To determine the nature of a contract courts do not have or are not bound to rely upon the name or
title given it by the contracting parties, should thereby a controversy as to what they really had
intended to enter into, but the way the contracting parties do or perform their respective obligations
stipulated or agreed upon may be shown and inquired into, and should such performance conflict with
the name or title given the contract by the parties, the former must prevail over the latter. (Shell
Company of the Philippines, Ltd. vs. Firemens' Insurance Company of Newark, New Jersey, 100 Phil.
757).
The written contract was apparently drawn for the purpose of creating the apparent relationship of
employer and independent contractor, and of avoiding liability for the negligence of the employees
about the station; but the company was not satisfied to allow such relationship to exist. The evidence
shows that it immediately assumed control, and proceeded to direct the method by which the work
contracted for should be performed. By reserving the right to terminate the contract at will, it retained
the means of compelling submission to its orders. Having elected to assume control and to direct the
means and methods by which the work has to be performed, it must be held liable for the negligence
of those performing service under its direction. We think the evidence was sufficient to sustain the
verdict of the jury. (Gulf Refining Company v. Rogers, 57 S.W. 2d, 183).
Caltex further argues that the gasoline stored in the station belonged to Boquiren.
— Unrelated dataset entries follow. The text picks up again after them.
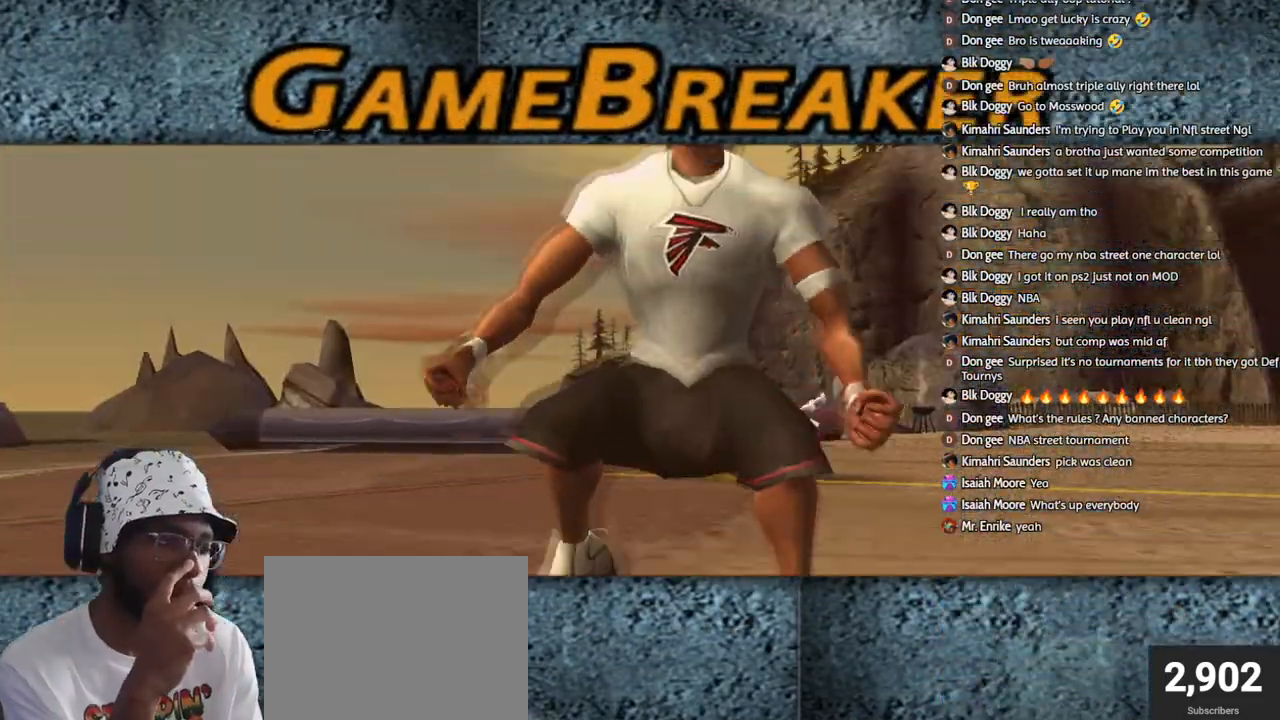
{"buttons": [], "left_stick": "center", "right_stick": "center", "events": []}
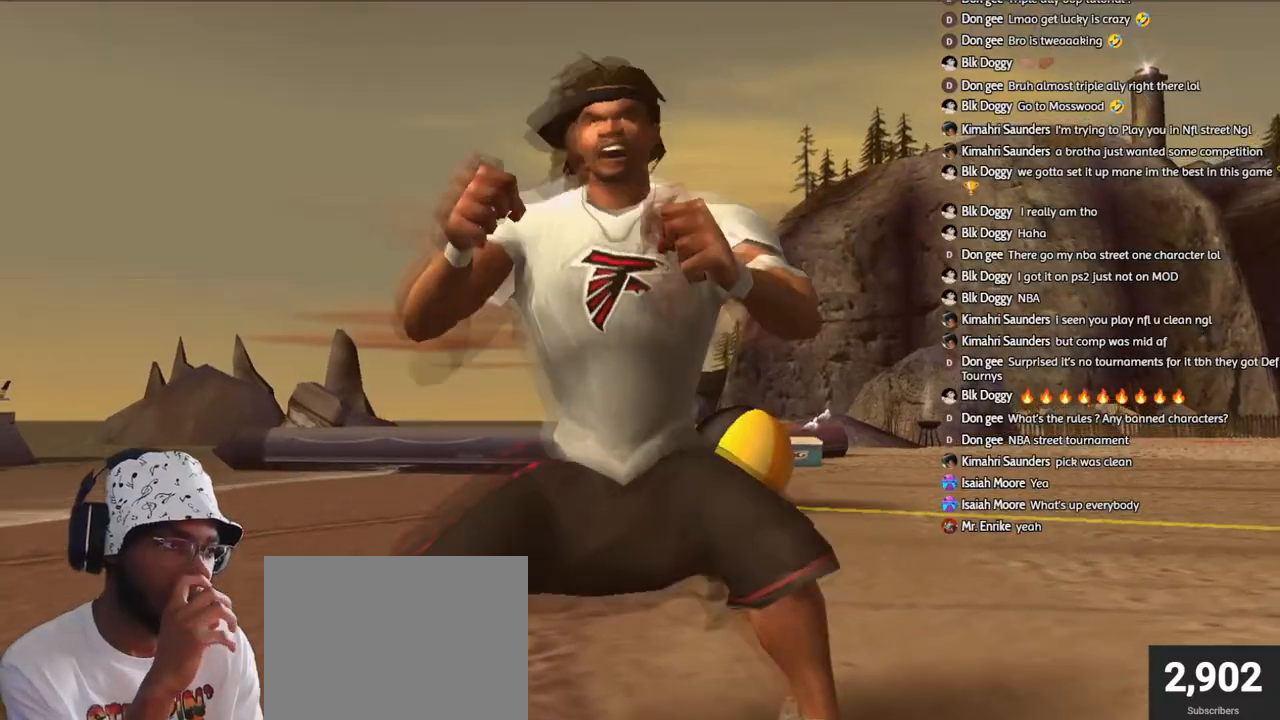
{"buttons": [], "left_stick": "center", "right_stick": "center", "events": []}
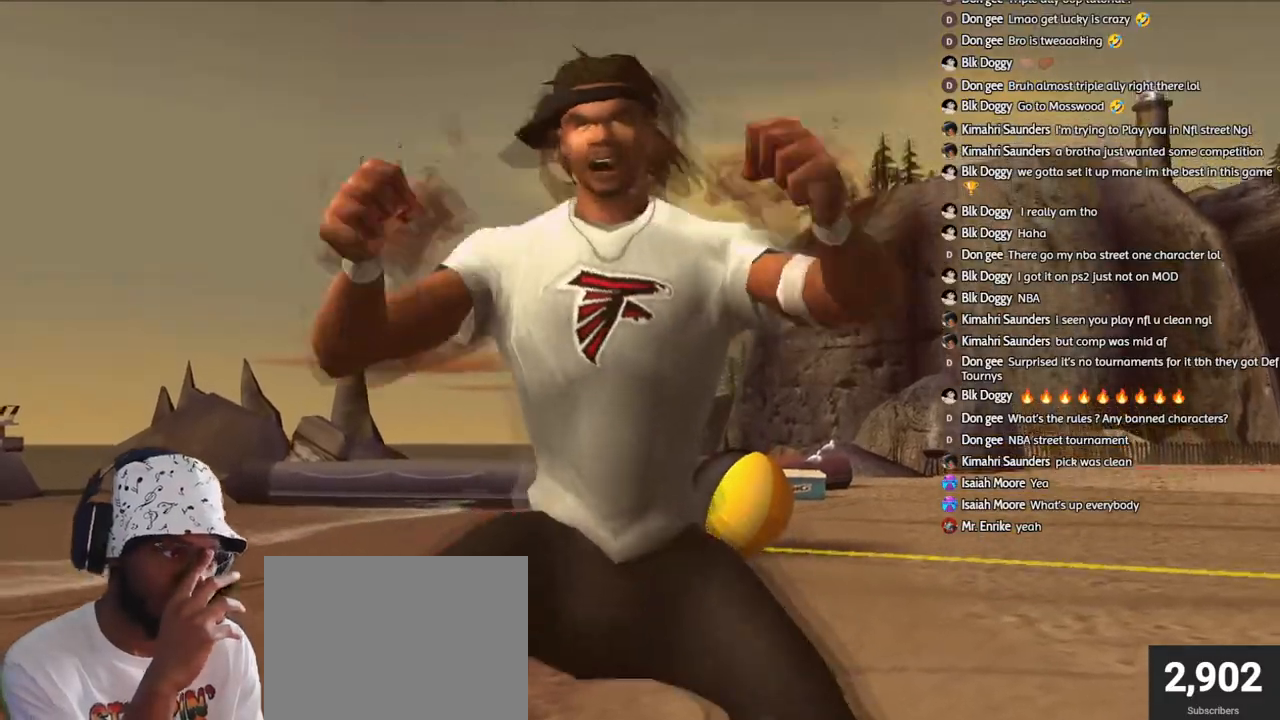
{"buttons": [], "left_stick": "center", "right_stick": "center", "events": []}
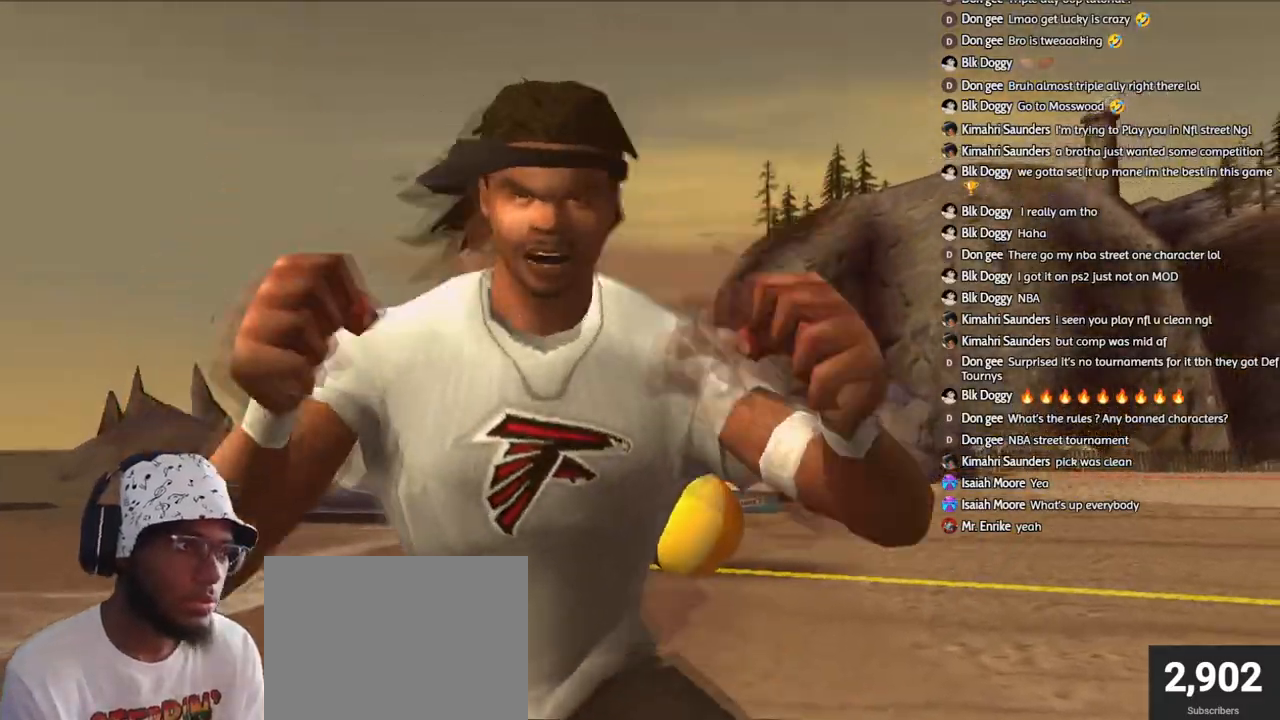
{"buttons": [], "left_stick": "center", "right_stick": "center", "events": []}
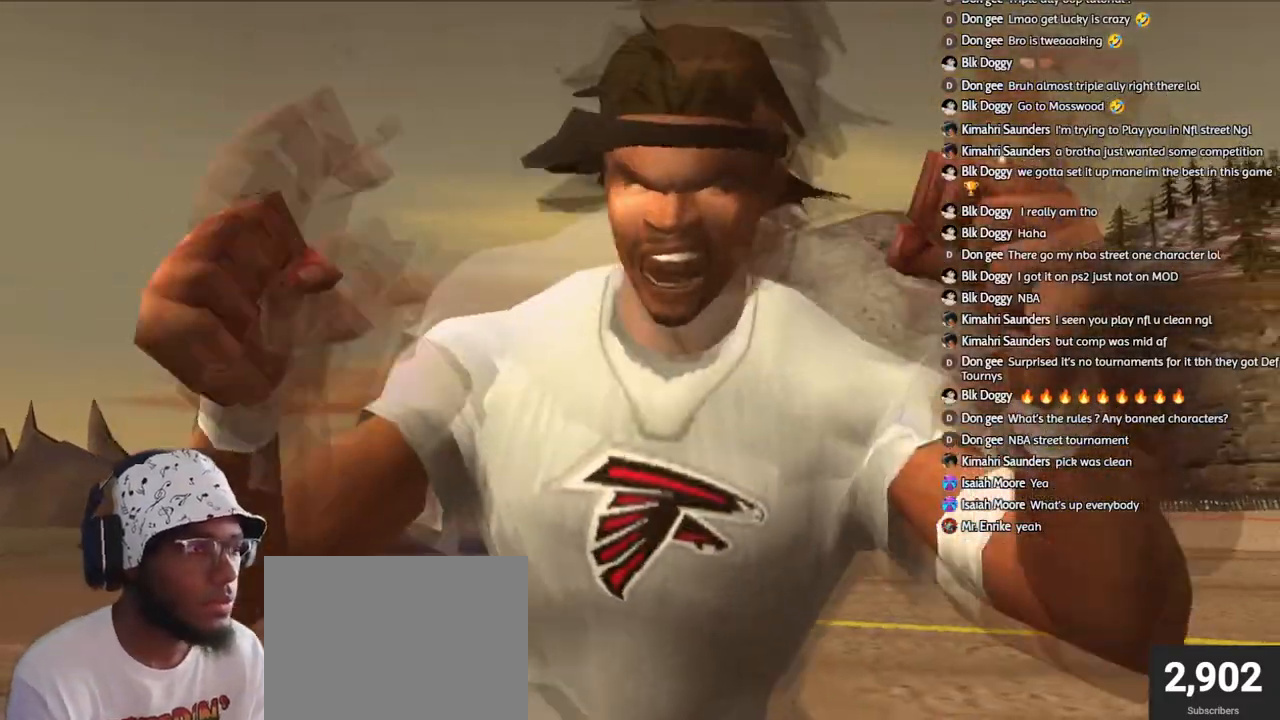
{"buttons": ["CROSS"], "left_stick": "center", "right_stick": "center", "events": [[217, "CROSS", "down"], [350, "CROSS", "up"], [400, "CROSS", "down"]]}
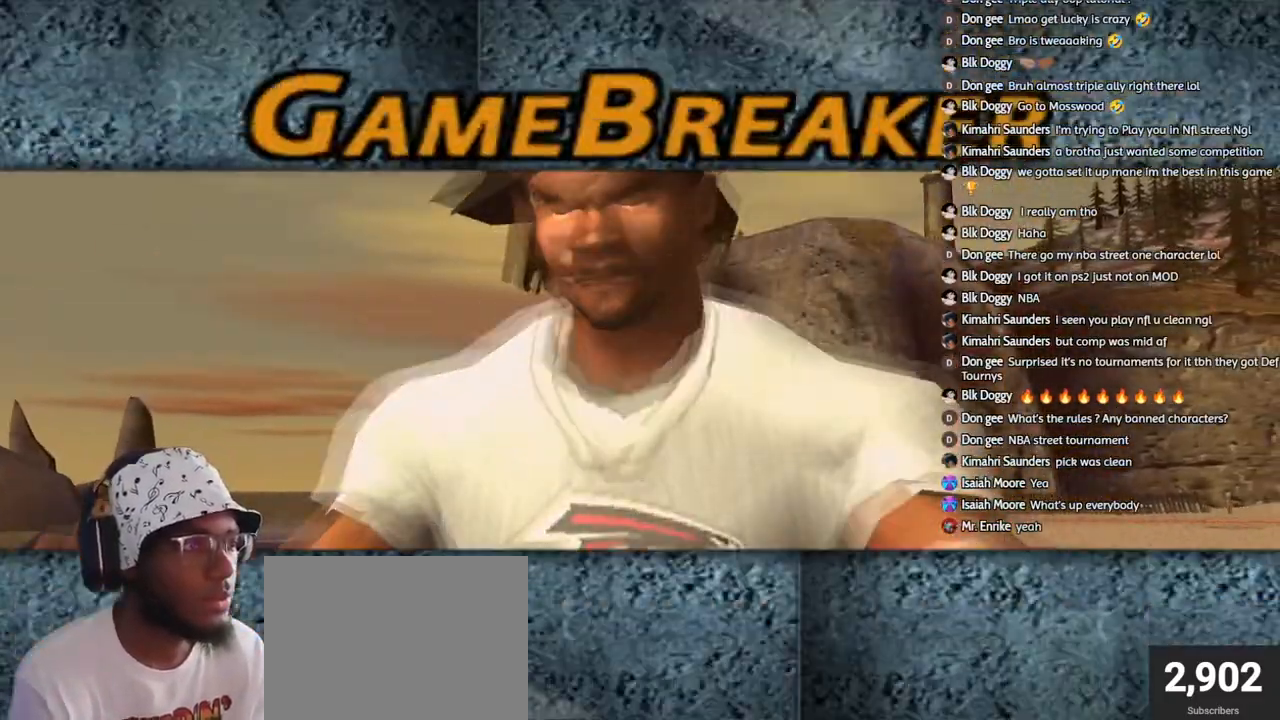
{"buttons": [], "left_stick": "center", "right_stick": "center", "events": [[50, "CROSS", "up"], [100, "CROSS", "down"], [233, "CROSS", "up"], [317, "CROSS", "down"], [333, "left_stick", "left"], [450, "CROSS", "up"], [467, "left_stick", "center"]]}
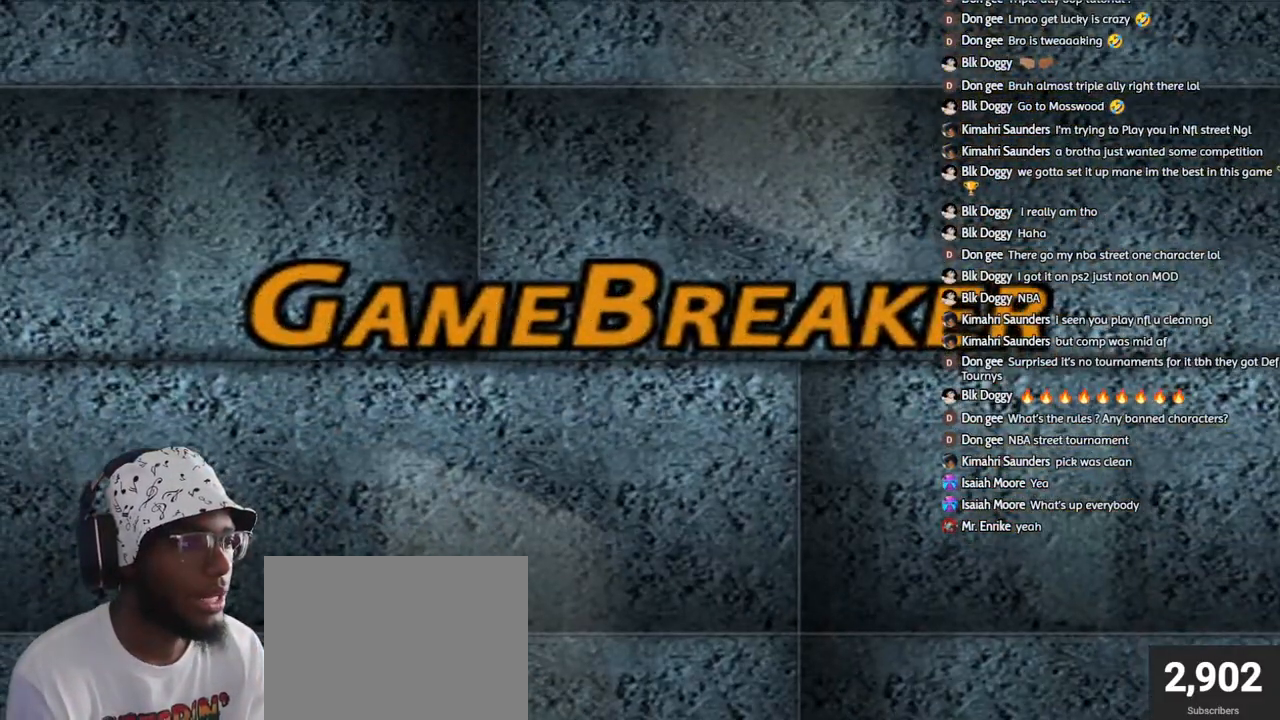
{"buttons": [], "left_stick": "down-right", "right_stick": "center", "events": [[50, "CROSS", "down"], [200, "CROSS", "up"], [300, "CROSS", "down"], [333, "left_stick", "right"], [383, "CROSS", "up"], [450, "left_stick", "down-right"]]}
But no cash invoices were
presented to show that Boquiren had bought said gasoline from Caltex. Neither was there a sales contract to
prove the same.
As found by the trial court the Africas sustained a loss of P9,005.80, after deducting the amount of P2,000.00
collected by them on the insurance of the house. The deduction is now challenged as erroneous on the
ground that Article 2207 of the New Civil Code, which provides for the subrogation of the insurer to the rights
of the insured, was not yet in effect when the loss took place. However, regardless of the silence of the law on
this point at that time, the amount that should be recovered be measured by the damages actually suffered,
otherwise the principle prohibiting unjust enrichment would be violated. With respect to the claim of the heirs
of Ong P7,500.00 was adjudged by the lower court on the basis of the assessed value of the property
destroyed, namely, P1,500.00, disregarding the testimony of one of the Ong children that said property was
worth P4,000.00. We agree that the court erred, since it is of common knowledge that the assessment for
taxation purposes is not an accurate gauge of fair market value, and in this case should not prevail over
positive evidence of such value. The heirs of Ong are therefore entitled to P10,000.00.
Wherefore, the decision appealed from is reversed and respondents-appellees are held liable solidarily to
appellants, and ordered to pay them the aforesaid sum of P9,005.80 and P10,000.00, respectively, with
interest from the filing of the complaint, and costs.